Когда мы вернулись, я побежал в сад и долго плакал там под любимой моей шелковицей... Я плакал потому, что уезжал человек, который всегда был ласков со мной. "Какой он хороший мальчик, - не уставала повторять Махбуб-ханум. - И какие глазки умные!..." И вот этот человек уезжал...

Легко, просто и даже весело мне было только с бедняками-кочевниками, приезжавшими к нам из Курдобы. (Любой и богатый, и бедный, приехав из Курдобы, останавливался у дедушки, так повелось давно и считалось совершенно естественным). Я остро реагировал на доброту и искренность. Когда Хайнамаз раз в неделю приезжал на базар, я не слезал с его клячи. Оседланная старым кавказским седлом, кобыла, не обращая на меня ни малейшего внимания, расхаживала по саду, пощипывала травку. У нас с ней установились самые доверительные отношения.
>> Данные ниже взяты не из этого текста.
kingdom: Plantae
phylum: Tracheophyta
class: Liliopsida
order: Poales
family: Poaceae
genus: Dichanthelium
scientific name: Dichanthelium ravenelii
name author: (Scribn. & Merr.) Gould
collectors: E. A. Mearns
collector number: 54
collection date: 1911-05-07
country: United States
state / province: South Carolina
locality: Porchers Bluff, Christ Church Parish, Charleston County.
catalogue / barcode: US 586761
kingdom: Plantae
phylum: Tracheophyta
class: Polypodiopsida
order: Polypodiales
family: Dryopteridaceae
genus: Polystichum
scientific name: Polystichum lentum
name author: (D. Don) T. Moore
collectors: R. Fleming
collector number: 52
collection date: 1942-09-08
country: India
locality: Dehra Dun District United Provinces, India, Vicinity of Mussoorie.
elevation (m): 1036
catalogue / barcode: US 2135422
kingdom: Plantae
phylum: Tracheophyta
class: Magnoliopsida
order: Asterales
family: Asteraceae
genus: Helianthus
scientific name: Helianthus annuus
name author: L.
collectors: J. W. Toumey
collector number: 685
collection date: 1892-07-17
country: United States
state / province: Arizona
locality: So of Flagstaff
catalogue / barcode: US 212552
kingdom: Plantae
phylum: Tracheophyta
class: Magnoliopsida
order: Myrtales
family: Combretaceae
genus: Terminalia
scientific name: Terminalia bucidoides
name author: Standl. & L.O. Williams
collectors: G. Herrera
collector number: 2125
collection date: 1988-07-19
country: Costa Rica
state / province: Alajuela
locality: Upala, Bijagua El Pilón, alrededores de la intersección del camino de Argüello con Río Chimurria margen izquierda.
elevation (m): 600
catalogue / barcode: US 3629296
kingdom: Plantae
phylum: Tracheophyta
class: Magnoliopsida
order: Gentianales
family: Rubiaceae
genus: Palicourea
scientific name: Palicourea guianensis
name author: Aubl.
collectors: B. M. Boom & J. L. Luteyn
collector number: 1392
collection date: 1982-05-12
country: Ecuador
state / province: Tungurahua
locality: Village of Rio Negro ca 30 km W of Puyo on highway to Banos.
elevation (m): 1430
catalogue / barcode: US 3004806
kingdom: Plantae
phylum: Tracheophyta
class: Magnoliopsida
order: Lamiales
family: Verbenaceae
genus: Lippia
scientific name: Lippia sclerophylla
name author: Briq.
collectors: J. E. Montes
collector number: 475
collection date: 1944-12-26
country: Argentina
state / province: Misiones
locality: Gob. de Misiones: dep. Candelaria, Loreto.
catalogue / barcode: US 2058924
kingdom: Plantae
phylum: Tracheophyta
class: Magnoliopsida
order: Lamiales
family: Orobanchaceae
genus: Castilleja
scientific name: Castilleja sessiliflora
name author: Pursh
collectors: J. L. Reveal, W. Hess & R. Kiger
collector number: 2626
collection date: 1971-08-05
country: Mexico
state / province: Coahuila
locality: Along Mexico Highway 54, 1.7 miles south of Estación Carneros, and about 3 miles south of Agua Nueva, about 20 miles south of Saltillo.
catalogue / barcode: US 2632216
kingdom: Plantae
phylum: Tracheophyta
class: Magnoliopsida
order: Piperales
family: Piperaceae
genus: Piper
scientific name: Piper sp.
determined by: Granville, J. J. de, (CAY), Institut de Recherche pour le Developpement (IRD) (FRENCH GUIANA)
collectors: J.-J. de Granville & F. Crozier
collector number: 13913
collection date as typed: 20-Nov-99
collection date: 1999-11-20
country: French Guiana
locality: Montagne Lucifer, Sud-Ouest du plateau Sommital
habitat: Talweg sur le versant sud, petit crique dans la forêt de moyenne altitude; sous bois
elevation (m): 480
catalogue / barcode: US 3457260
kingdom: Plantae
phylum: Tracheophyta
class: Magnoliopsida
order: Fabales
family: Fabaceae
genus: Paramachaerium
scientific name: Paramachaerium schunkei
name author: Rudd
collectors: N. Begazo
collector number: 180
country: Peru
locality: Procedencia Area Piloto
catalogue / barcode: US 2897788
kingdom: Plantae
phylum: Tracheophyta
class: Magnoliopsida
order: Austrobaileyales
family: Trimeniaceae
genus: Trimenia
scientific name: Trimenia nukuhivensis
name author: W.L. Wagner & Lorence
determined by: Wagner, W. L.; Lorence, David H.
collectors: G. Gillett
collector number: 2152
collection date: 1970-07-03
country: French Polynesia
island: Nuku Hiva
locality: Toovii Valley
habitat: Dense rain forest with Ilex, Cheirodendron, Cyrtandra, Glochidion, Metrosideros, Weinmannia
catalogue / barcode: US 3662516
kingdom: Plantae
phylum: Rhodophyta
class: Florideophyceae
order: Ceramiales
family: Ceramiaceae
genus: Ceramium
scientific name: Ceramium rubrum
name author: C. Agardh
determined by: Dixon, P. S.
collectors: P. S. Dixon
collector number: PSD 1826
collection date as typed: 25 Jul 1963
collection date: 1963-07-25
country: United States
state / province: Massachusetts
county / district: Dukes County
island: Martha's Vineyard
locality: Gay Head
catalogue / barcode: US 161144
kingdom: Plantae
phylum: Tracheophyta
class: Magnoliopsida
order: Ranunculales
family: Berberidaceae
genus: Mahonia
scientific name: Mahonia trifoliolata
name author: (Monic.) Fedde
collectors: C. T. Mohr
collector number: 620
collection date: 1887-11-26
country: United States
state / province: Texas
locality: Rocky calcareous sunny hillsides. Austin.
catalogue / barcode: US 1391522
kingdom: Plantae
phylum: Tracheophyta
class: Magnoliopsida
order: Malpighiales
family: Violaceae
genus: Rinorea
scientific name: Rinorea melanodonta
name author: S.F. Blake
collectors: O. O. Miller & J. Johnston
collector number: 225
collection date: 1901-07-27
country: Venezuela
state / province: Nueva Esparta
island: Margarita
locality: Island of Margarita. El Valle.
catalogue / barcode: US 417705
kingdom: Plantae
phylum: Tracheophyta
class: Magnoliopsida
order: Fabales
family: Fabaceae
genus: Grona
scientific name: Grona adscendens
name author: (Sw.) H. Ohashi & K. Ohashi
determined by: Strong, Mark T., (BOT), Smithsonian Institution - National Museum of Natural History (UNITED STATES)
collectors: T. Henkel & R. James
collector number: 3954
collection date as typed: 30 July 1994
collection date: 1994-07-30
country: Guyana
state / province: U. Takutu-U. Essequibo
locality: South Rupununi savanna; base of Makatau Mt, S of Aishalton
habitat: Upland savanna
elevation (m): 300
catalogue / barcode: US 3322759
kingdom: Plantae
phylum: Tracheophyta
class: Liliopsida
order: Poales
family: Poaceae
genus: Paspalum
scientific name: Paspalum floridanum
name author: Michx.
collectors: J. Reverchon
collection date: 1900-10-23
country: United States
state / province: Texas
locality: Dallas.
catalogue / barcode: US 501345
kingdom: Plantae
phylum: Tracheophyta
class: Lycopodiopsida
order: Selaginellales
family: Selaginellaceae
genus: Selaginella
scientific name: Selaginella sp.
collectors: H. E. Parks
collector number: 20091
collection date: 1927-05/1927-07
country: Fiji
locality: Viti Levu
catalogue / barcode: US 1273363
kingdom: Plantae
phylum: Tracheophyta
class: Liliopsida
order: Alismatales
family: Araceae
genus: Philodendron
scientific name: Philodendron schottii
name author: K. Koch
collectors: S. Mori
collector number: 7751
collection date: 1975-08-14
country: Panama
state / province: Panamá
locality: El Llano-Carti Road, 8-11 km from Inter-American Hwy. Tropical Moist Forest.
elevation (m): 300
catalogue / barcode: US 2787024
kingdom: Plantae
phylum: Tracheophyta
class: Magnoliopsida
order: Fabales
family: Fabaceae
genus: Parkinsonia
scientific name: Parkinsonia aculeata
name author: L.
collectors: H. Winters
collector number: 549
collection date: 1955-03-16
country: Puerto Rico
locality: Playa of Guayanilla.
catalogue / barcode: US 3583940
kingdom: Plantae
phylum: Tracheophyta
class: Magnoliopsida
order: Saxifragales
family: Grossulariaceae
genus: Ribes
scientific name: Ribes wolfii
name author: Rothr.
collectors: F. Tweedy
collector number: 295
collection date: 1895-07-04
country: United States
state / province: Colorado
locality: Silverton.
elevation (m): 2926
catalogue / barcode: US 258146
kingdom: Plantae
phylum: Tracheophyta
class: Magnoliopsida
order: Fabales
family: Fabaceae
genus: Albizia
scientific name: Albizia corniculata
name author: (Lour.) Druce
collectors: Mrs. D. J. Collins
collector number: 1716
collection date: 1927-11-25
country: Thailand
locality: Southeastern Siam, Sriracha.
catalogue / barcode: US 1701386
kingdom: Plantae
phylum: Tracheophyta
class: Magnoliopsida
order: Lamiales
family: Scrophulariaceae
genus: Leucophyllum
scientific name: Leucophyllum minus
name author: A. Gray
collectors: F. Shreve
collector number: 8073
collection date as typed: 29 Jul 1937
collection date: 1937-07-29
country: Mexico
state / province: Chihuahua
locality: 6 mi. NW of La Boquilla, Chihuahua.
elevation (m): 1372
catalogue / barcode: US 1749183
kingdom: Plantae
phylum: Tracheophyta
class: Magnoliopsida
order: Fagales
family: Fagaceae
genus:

А если б на месте бедняка Хайнамаза был какой-нибудь бек или ага, кто-нибудь из приятелей дяди Нури, мне б и в голову не пришло вскарабкаться на его лошадь.

За нашим домом на пустыре ежедневно проходили учения мусаватских солдат. Солдаты пели военные песни, почему-то казавшиеся мне печальными.

Несколько подростков организовали отряды из младших мальчиков, и, подражая солдатам, мальчишки строем ходили по улицам, распевая песни. Одним из таких отрядов командовал младший брат Махбуб-ханум Гулам, и мама попросила его принять в свой отряд меня.

Гулам зашел за мной утром, и мы пришла на окраину города, где я увидел множество мальчиков; разделившись на группы, они сидели на траве и пели песни.

Потом отдельно собрались командиры отрядов. Все они были богато одеты, но один выделялся особенно нарядной одеждой, По тому, как уважительно обращались с ним мальчики, я понял, что он пользуется особым авторитетом.

Гулам сказал мне, что подросток этот - сын последнего представителя великого рода Джаванширов, Гулам познакомил меня с другими командирами; все они оказались сыновьями беков. Не было среди них ни одного крестьянского сына или сына ремесленника...

ВОЗВРАЩЕНИЕ ДЯДИ НУРИ

От дяди Нури не было ни слуху, ни духу. Мой отец пытался разыскать его, бывая в разных местах, зато дедушка Байрам не проявлял никакого интереса к судьбе сына. "И это называется мужчина!... - негодовала бабушка Фатьма. - Пропал такой сын, а он и в ус не дует!..."

Я каждый раз удивлялся, слыша, с каким восторгом произносит она эти слова: "такой сын". Ведь дядя Нури так мучил бабушку Фатьму!... А бабушка и думать забыла об обидах. Трижды в день совершала она намаз, прося милости у аллаха, заклиная его вернуть ей сына целым и невредимым.